Institution: SUNY College of Environmental Science and Forestry
EPA Project Officer: Zambrana, Jose
Project Period: September 1, 2006 through September 1, 2008
Project Amount: $102,292
RFA: GRO Fellowships for Graduate Environmental Study (2006) RFA Text | Recipients Lists
Research Category: Academic Fellowships , Ecological Indicators/Assessment/Restoration , Fellowship - Terrestrial Ecology and Ecosystems
The primary objectives of this research are to describe the long-term development of coastal Lake Ontario and inland fens and to determine whether the recent expansion of dense cattail (Typha) stands in coastal wetlands is part of a historical pattern or represents a novel change to these ecosystems, perhaps related to Lake Ontario water level regulation and increased nutrient levels in coastal wetlands. Analysis will focus on the stability of diverse fen communities in coastal and inland wetlands and the impact of historical disturbances in these wetlands, particularly fire and flooding. Additional work will be directed at more accurately describing the timing and rate of cattail encroachment in Lake Ontario wetlands. Finally, the viable wetland seed bank will be assessed in areas invaded by cattail and in uninvaded fen areas in order to evaluate the restoration and regeneration potential in these dense cattail areas.

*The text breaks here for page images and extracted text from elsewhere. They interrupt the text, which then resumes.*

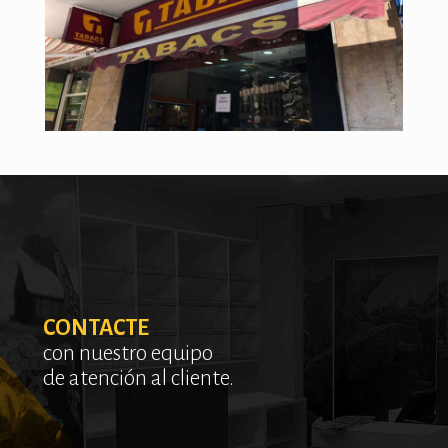
CONTACTE
con nuestro equipo
de atención al cliente.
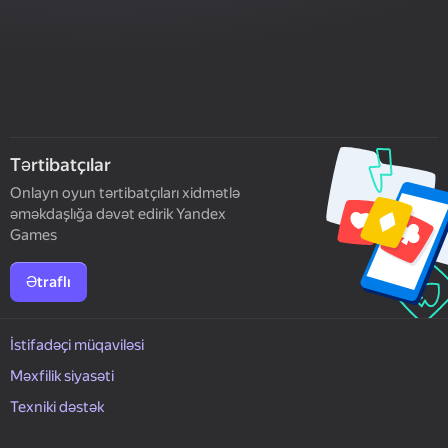
Tərtibatçılar
Onlayn oyun tərtibatçıları xidmətlə
əməkdaşlığa dəvət edirik Yandex
Games
Ətraflı
İstifadəçi müqaviləsi
Məxfilik siyasəti
Texniki dəstək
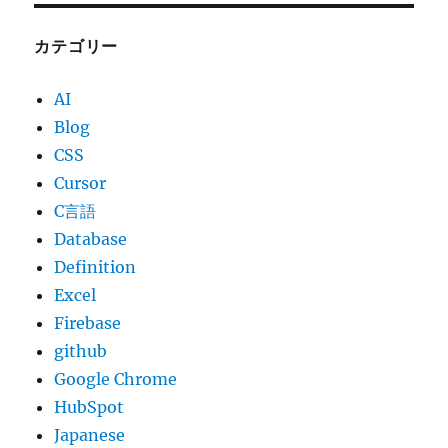
カテゴリー
AI
Blog
CSS
Cursor
C言語
Database
Definition
Excel
Firebase
github
Google Chrome
HubSpot
Japanese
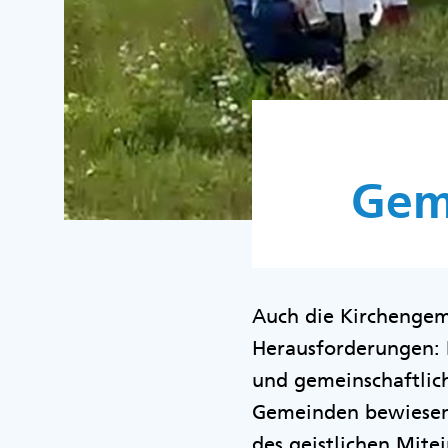
Gem
Auch die Kirchengem
Herausforderungen: 
und gemeinschaftlich
Gemeinden bewiesen 
des geistlichen Mite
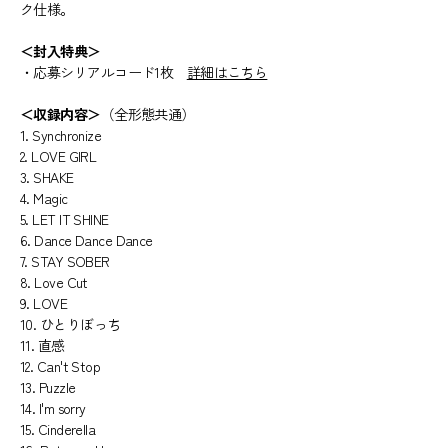
ク仕様。
＜封入特典＞
・応募シリアルコード1枚
詳細はこちら
＜収録内容＞
（全形態共通）
1. Synchronize
2. LOVE GIRL
3. SHAKE
4. Magic
5. LET IT SHINE
6. Dance Dance Dance
7. STAY SOBER
8. Love Cut
9. LOVE
10. ひとりぼっち
11. 直感
12. Can't Stop
13. Puzzle
14. I'm sorry
15. Cinderella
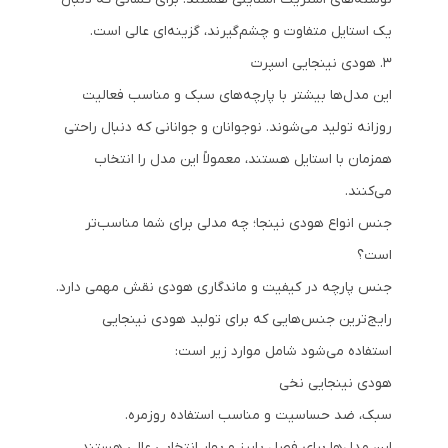
یک استایل متفاوت و چشم‌گیرند، گزینه‌ای عالی است.
3. هودی نینجایی اسپرت
این مدل‌ها بیشتر با پارچه‌های سبک و مناسب فعالیت
روزانه تولید می‌شوند. نوجوانان و جوانانی که دنبال راحتی
همزمان با استایل هستند، معمولاً این مدل را انتخاب
می‌کنند.
جنس انواع هودی نینجا؛ چه مدلی برای شما مناسب‌تر
است؟
جنس پارچه در کیفیت و ماندگاری هودی نقش مهمی دارد.
رایج‌ترین جنس‌هایی که برای تولید هودی نینجایی
استفاده می‌شود شامل موارد زیر است:
هودی نینجایی نخی
سبک، ضد حساسیت و مناسب استفاده روزمره.
این مدل‌ها برای فصل پاییز و بهار انتخابی عالی هستند.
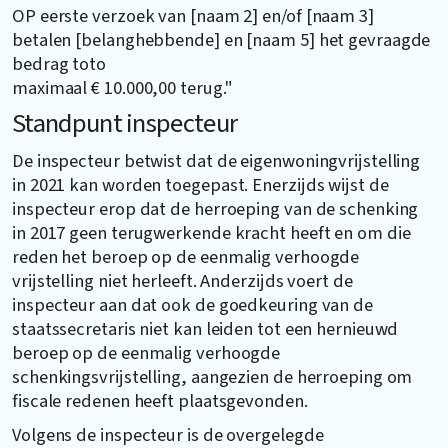
OP eerste verzoek van [naam 2] en/of [naam 3]
betalen [belanghebbende] en [naam 5] het gevraagde
bedrag toto
maximaal € 10.000,00 terug."
Standpunt inspecteur
De inspecteur betwist dat de eigenwoningvrijstelling
in 2021 kan worden toegepast. Enerzijds wijst de
inspecteur erop dat de herroeping van de schenking
in 2017 geen terugwerkende kracht heeft en om die
reden het beroep op de eenmalig verhoogde
vrijstelling niet herleeft. Anderzijds voert de
inspecteur aan dat ook de goedkeuring van de
staatssecretaris niet kan leiden tot een hernieuwd
beroep op de eenmalig verhoogde
schenkingsvrijstelling, aangezien de herroeping om
fiscale redenen heeft plaatsgevonden.
Volgens de inspecteur is de overgelegde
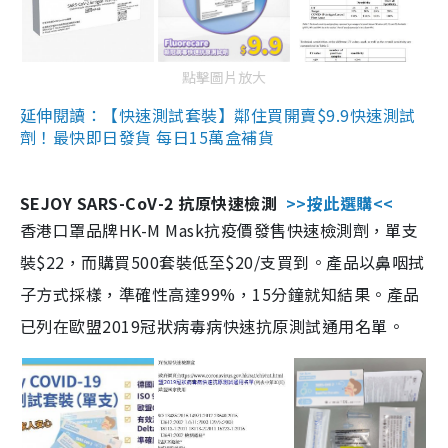
點擊圖片放大
延伸閱讀：【快速測試套裝】鄰住買開賣$9.9快速測試
劑！最快即日發貨 每日15萬盒補貨
SEJOY SARS-CoV-2 抗原快速檢測
>>按此選購<<
香港口罩品牌HK-M Mask抗疫價發售快速檢測劑，單支
裝$22，而購買500套裝低至$20/支買到。產品以鼻咽拭
子方式採樣，準確性高達99%，15分鐘就知結果。產品
已列在歐盟2019冠狀病毒病快速抗原測試通用名單。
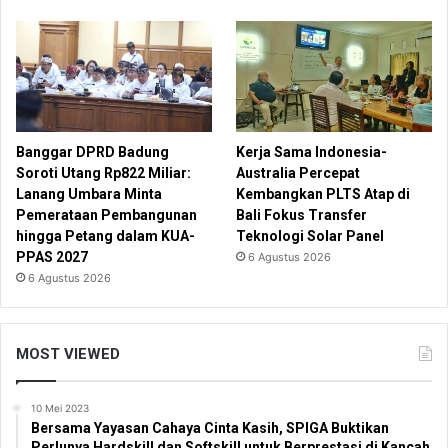
Banggar DPRD Badung
Kerja Sama Indonesia-
Soroti Utang Rp822 Miliar:
Australia Percepat
Lanang Umbara Minta
Kembangkan PLTS Atap di
Pemerataan Pembangunan
Bali Fokus Transfer
hingga Petang dalam KUA-
Teknologi Solar Panel
PPAS 2027
6 Agustus 2026
6 Agustus 2026
MOST VIEWED
10 Mei 2023
Bersama Yayasan Cahaya Cinta Kasih, SPIGA Buktikan
Perlunya Hardskill dan Softskill untuk Berprestasi di Kancah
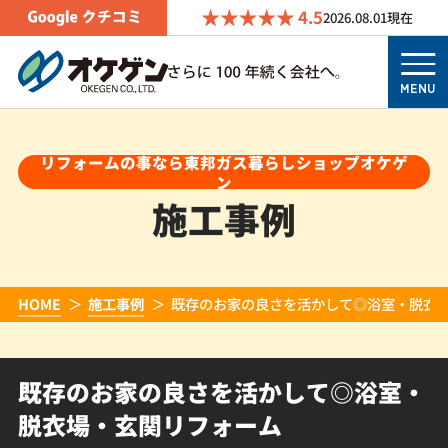
4.5
2026.08.01
現在
MENU
リフォームの事なら東邦ガス暮らしショップオケゲ
ン
施工事例
HOME
施工事例
既存のお家の良さを活かして◎浴室・脱衣
既存のお家の良さを活かして◎浴室・
脱衣場・玄関リフォーム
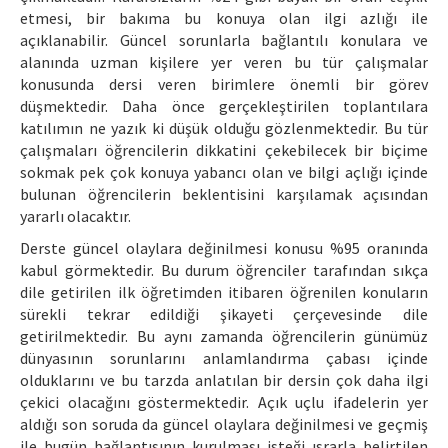
etmesi, bir bakıma bu konuya olan ilgi azlığı ile
açıklanabilir. Güncel sorunlarla bağlantılı konulara ve
alanında uzman kişilere yer veren bu tür çalışmalar
konusunda dersi veren birimlere önemli bir görev
düşmektedir. Daha önce gerçekleştirilen toplantılara
katılımın ne yazık ki düşük olduğu gözlenmektedir. Bu tür
çalışmaları öğrencilerin dikkatini çekebilecek bir biçime
sokmak pek çok konuya yabancı olan ve bilgi açlığı içinde
bulunan öğrencilerin beklentisini karşılamak açısından
yararlı olacaktır.
Derste güncel olaylara değinilmesi konusu %95 oranında
kabul görmektedir. Bu durum öğrenciler tarafından sıkça
dile getirilen ilk öğretimden itibaren öğrenilen konuların
sürekli tekrar edildiği şikayeti çerçevesinde dile
getirilmektedir. Bu aynı zamanda öğrencilerin günümüz
dünyasının sorunlarını anlamlandırma çabası içinde
olduklarını ve bu tarzda anlatılan bir dersin çok daha ilgi
çekici olacağını göstermektedir. Açık uçlu ifadelerin yer
aldığı son soruda da güncel olaylara değinilmesi ve geçmiş
ile bugün bağlantısının kurulması isteği ısrarla belirtilen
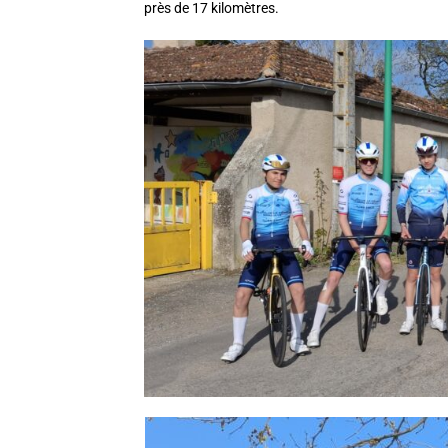
près de 17 kilomètres.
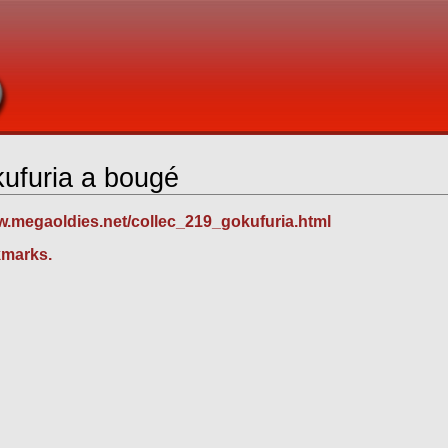
kufuria a bougé
w.megaoldies.net/collec_219_gokufuria.html
kmarks.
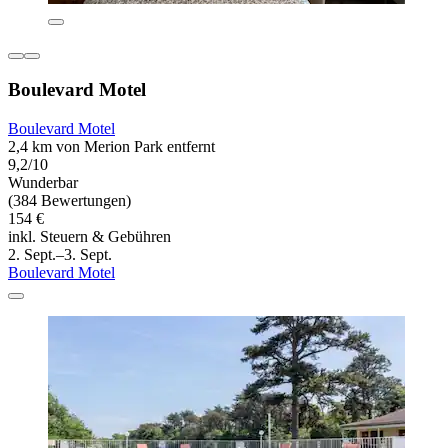
Boulevard Motel
Boulevard Motel
2,4 km von Merion Park entfernt
9,2/10
Wunderbar
(384 Bewertungen)
154 €
inkl. Steuern & Gebühren
2. Sept.–3. Sept.
Boulevard Motel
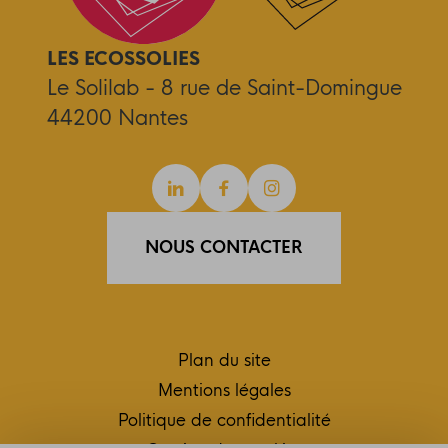
LES ECOSSOLIES
Le Solilab - 8 rue de Saint-Domingue
44200 Nantes
Linkedin
Facebook
Instagram
NOUS CONTACTER
Plan du site
Mentions légales
Politique de confidentialité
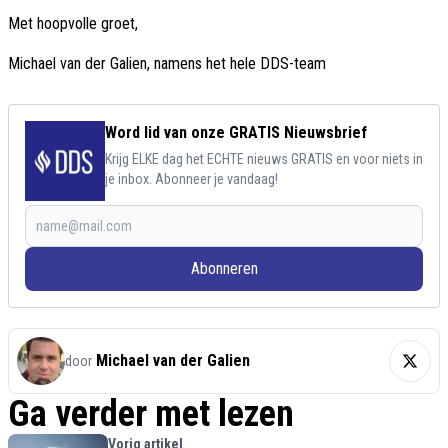
Met hoopvolle groet,
Michael van der Galien, namens het hele DDS-team
Word lid van onze GRATIS Nieuwsbrief
Krijg ELKE dag het ECHTE nieuws GRATIS en voor niets in
je inbox. Abonneer je vandaag!
Abonneren
Michael van der Galien
door
Ga verder met lezen
Vorig artikel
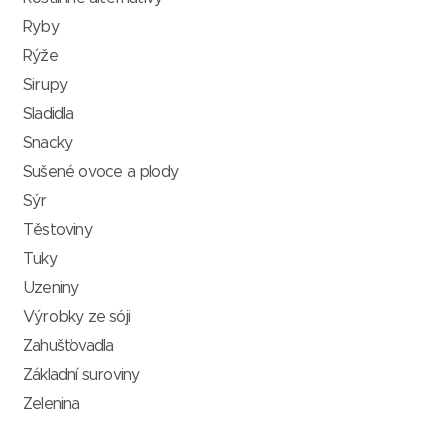
Ryby
Rýže
Sirupy
Sladidla
Snacky
Sušené ovoce a plody
Sýr
Těstoviny
Tuky
Uzeniny
Výrobky ze sóji
Zahušťovadla
Základní suroviny
Zelenina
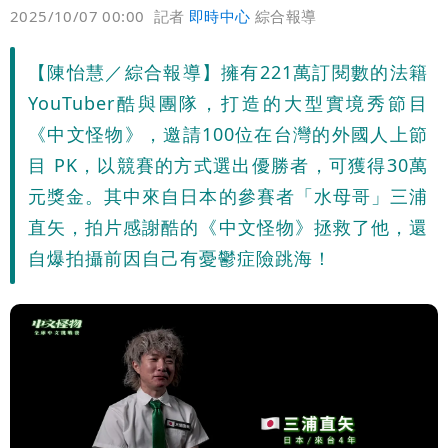
偏好
壹蘋
爆料
2025/10/07 00:00
記者
即時中心
綜合報導
【陳怡慧／綜合報導】擁有221萬訂閱數的法籍
YouTuber酷與團隊，打造的大型實境秀節目
《中文怪物》，邀請100位在台灣的外國人上節
目 PK，以競賽的方式選出優勝者，可獲得30萬
元獎金。其中來自日本的參賽者「水母哥」三浦
直矢，拍片感謝酷的《中文怪物》拯救了他，還
自爆拍攝前因自己有憂鬱症險跳海！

Plant macrofossil analysis of deep peat cores will be used to describe the development and disturbance history of inland and coastal wetlands. A single core will be analyzed in detail from each of three coastal wetlands and two inland wetlands to characterize the changes in plant communities over time and determine the differences between inland and coastal patterns of development. Additional peat cores from these and three other coastal and inland wetlands will be taken from three different landscape positions and assessed for major stratigraphic changes, allowing spatial comparisons of historical cattail dominance or other major changes. Aerial photographs from 1938 through 2000 will be rectified and the major vegetation zones digitized in ArcGIS software to analyze the changes in cattail and other communities over that time period. The wetland seed bank will be assessed through a greenhouse germination study. Shallow peat samples will be taken along transects representing a gradient of cattail stand age to determine the relationship between fen plant propagule composition and age.
Knowledge of the disturbance history and past resilience of coastal fen communities will help managers to better predict the effectiveness of proposed Lake Ontario water level regimes. This study will also help ascertain to what degree cattail encroachment has changed the regenerative abilities of the fen community. In general, elucidation of long term processes will serve as a framework for prioritizing management actions and undertaking restoration of degraded communities.